Everolimus improved progression-free survival by 6 to 8 months compared with placebo in patients with advanced neuroendocrine tumors of the gastrointestinal tract.
A subgroup analysis from the phase III RADIANT-4 trial found that the mTOR inhibitor everolimus improved progression-free survival by 6 to 8 months compared with placebo in patients with advanced neuroendocrine tumors (NETs) of the gastrointestinal tract. These results will be presented at the 2016 American Society of Clinical Oncology (ASCO) Gastrointestinal Cancers Symposium, held January 21–23 in San Francisco (abstract 315).
“In my opinion, in advanced NET patients, everolimus is an effective and new and exciting treatment option in a disease where there are few treatments to date,” said study author Simron Singh, MD, MPH, a medical oncologist at the Sunnybrook Odette Cancer Centre in Toronto, at a presscast ahead of the meeting.
The RADIANT-4 trial randomized 302 patients with advanced, progressive NETs 2:1 to either 10 mg everolimus daily or placebo. While RADIANT-4 also included patients with disease that originated in the lungs, the current analysis included patients with NETs of the gastrointestinal tract (n = 175) as well as NETs of unknown primary origin (n = 36).

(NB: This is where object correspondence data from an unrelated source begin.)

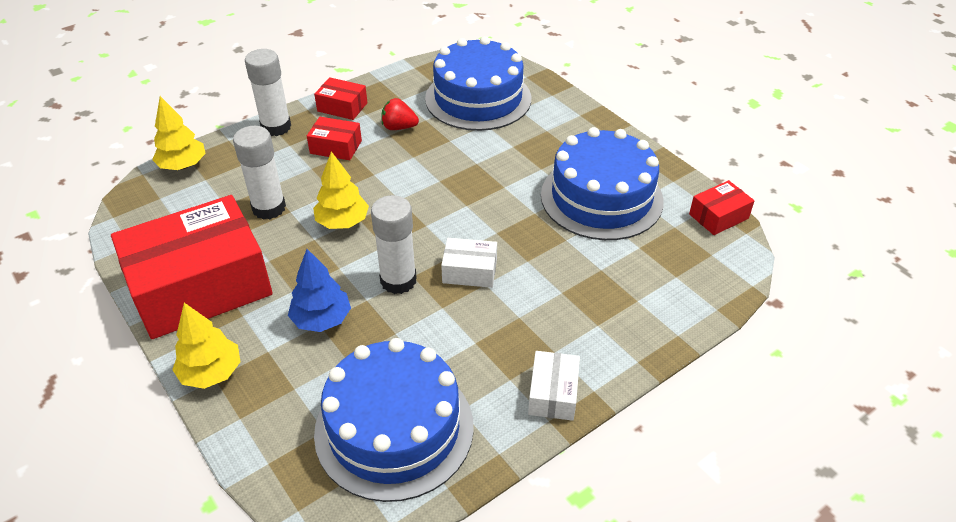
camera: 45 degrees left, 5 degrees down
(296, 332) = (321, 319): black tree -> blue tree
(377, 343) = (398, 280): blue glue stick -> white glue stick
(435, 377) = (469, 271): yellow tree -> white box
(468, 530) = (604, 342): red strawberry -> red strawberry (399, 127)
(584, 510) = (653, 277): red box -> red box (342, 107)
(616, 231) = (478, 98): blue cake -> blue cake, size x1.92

The analysis found that patients with gastrointestinal NETs had a median progression-free survival of 13.1 months in the everolimus arm compared with 5.4 months in the placebo arm, with an estimated 44% risk reduction in disease progression. The most common site of NET origin was the ileum (41% of patients) followed by the rectum (23% of patients).
In patients who had NETs with an unknown primary origin, the median progression-free survival was 13.6 months in the everolimus arm compared with 7.5 months in the placebo arm, with an estimated 40% risk reduction in progression of disease.
“What was interesting in this study is that regardless of prior treatment, patients appeared to benefit from everolimus across the board,” said Singh.
All patients had disease progression following surgery, chemotherapy, or treatment with a somatostatin analog. Seventy percent of patients with gastrointestinal-originating NETs had undergone surgery, 59% had received somatostatin, and 19% had received prior chemotherapy.
Everolimus is an oral drug currently approved by the US Food and Drug Administration for the treatment of metastatic estrogen receptor–positive breast cancer, pancreatic cancer, renal cell carcinoma, and adults and children with subependymal giant cell astrocytoma.
The most common high-grade adverse events reported in more than 5% patients in the subgroup were diarrhea, hypertension, stomatitis, abdominal pain, fatigue, and acute renal failure. The adverse event profile was consistent with prior studies of everolimus with no new safety signals uncovered.
The study was funded by Novartis Pharmaceuticals.